Post-feminism's attack on men, the denigration of male sexual urges, and the shaming of the male mother-need and its use as a form of social manipulation are threatening to bring about deeper and deeper crises for the culture of masculinity as a whole.

Why does this happen? Power. Sexual politics uses the language of feminism, and liberation, and equality, but actually it entrenches the worst of so-called patriarchal values.

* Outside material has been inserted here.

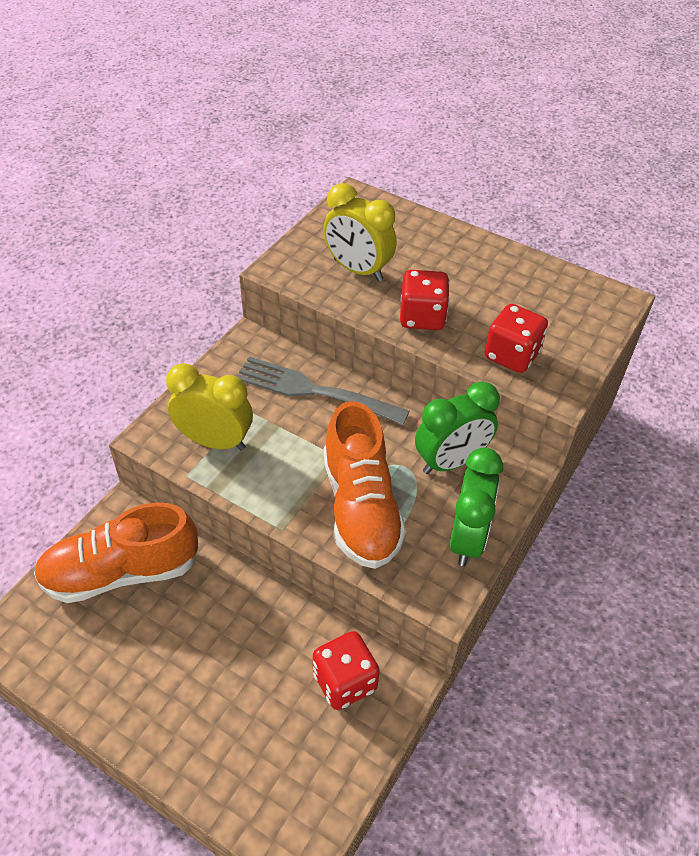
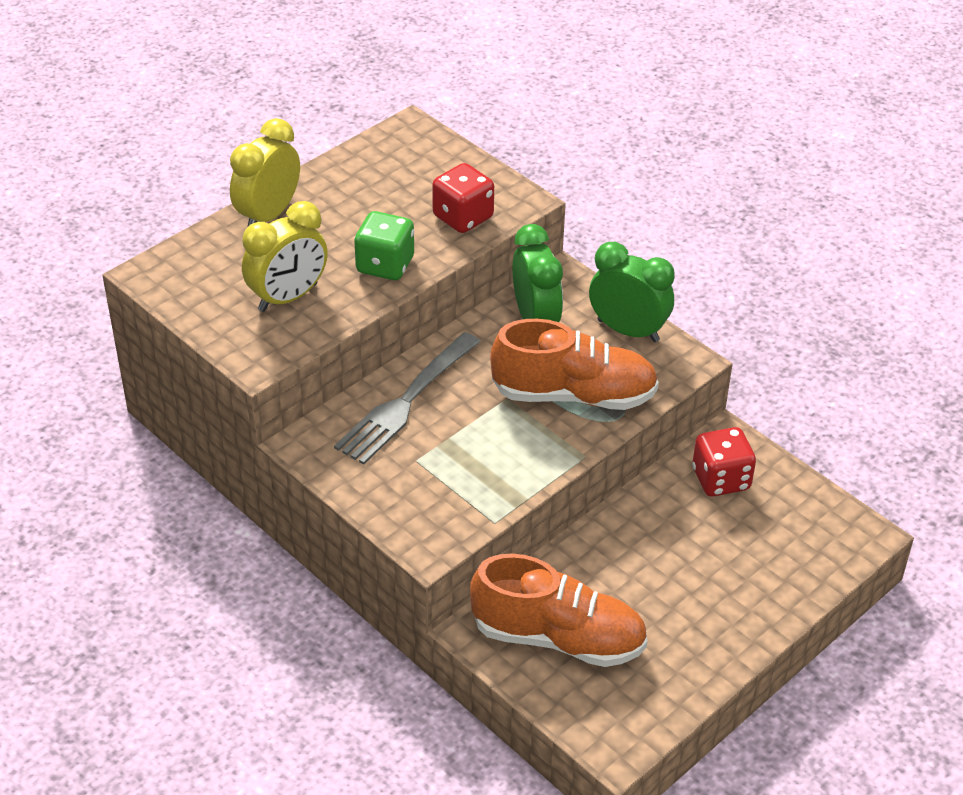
camera: 75 degrees left, 5 degrees down
(121, 572) = (558, 637): orange shoe -> orange shoe turned 75 degrees counterclockwise
(215, 441) = (453, 493): yellow clock -> yellow clock (268, 215)
(422, 317) = (385, 265): red dice -> green dice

What is more, it puts up ever widening barriers to the reform and evolution of masculine psychology. It deepens the hold of the original disease of masculine abusive tendencies towards women, rather than liberating them. And it does this in the name of feminism. This is Orwellian, and grossly dangerous.

The sad fact is that for all the posturing of third-wave feminism, what has happened is nothing more than a false revolution. True reform of masculine pathologies, and this blog recognises these as being pathologies and abusive to women, requires a wholesale revolution in sexual awareness. That means helping men to understand and face up to the true power of of the mother-need. Sarcastic, debonaire whining about men's dependency on their mothers is not going to help this. It is, in fact, part of a wider attack on masculinity, entrenching repressive tendencies in the male mind.

Surely the great feminist revolutionaries would want us to reform male culture, rather than entrench the abuses in the name of silly sexual power games and gender politics?